EXERCISE DETAILS: Go to the line with "Figure 5. The" in the records below, then output it and each following line exactly, up to and including the line with "TABLE 3 | Summary". Skip pictures and add nothing.

DATA FOR ANALYSIS:
☆ ☆ ☆ ☆ ☆ ☆ ☆
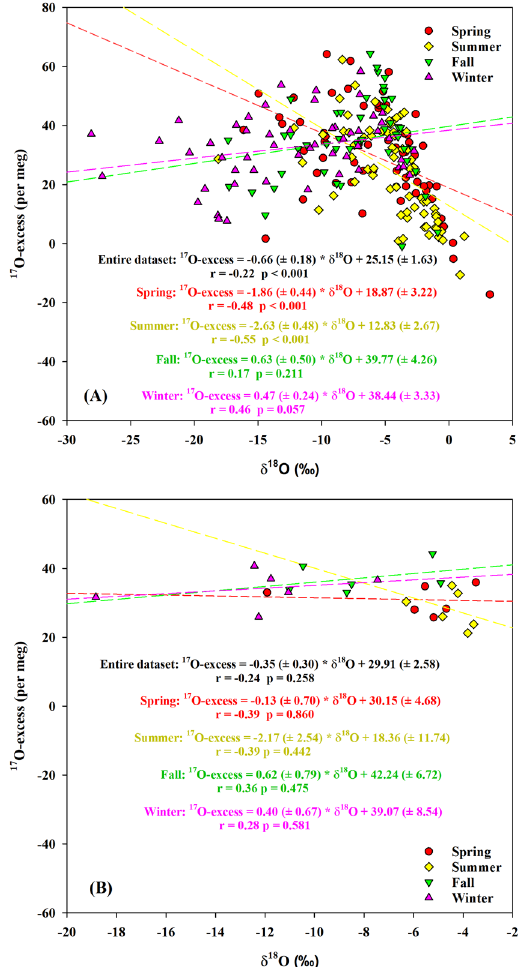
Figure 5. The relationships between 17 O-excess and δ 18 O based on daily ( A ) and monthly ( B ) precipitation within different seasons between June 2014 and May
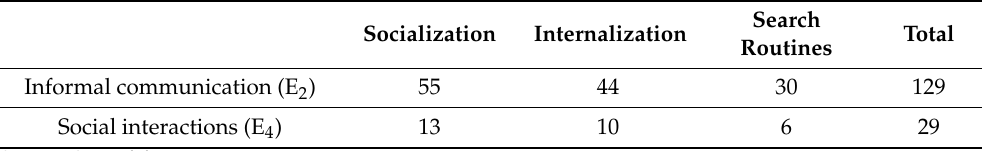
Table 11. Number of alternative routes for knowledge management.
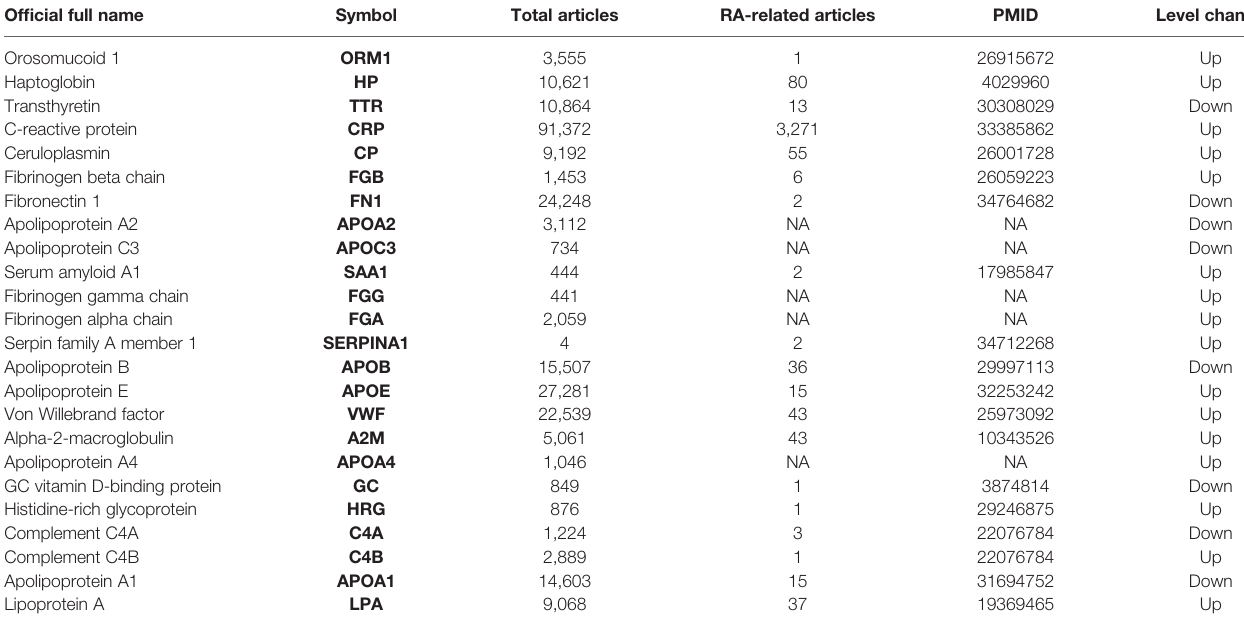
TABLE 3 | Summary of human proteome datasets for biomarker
☆ ☆ ☆ ☆ ☆ ☆ ☆
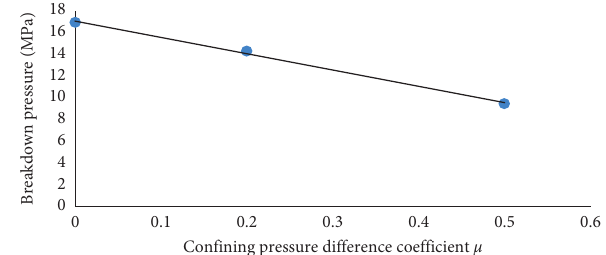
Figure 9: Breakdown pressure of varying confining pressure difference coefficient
☆ ☆ ☆ ☆ ☆ ☆ ☆
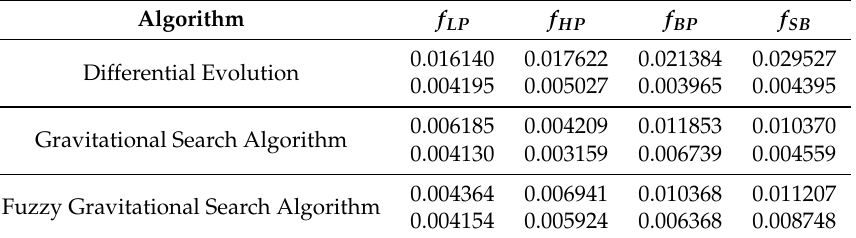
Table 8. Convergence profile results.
☆ ☆ ☆ ☆ ☆ ☆ ☆
RESPONSE BELOW:
Figure 5. The relationships between 17 O-excess and δ 18 O based on daily ( A ) and monthly ( B ) precipitation within different seasons between June 2014 and May
Table 11. Number of alternative routes for knowledge management.
TABLE 3 | Summary of human proteome datasets for biomarker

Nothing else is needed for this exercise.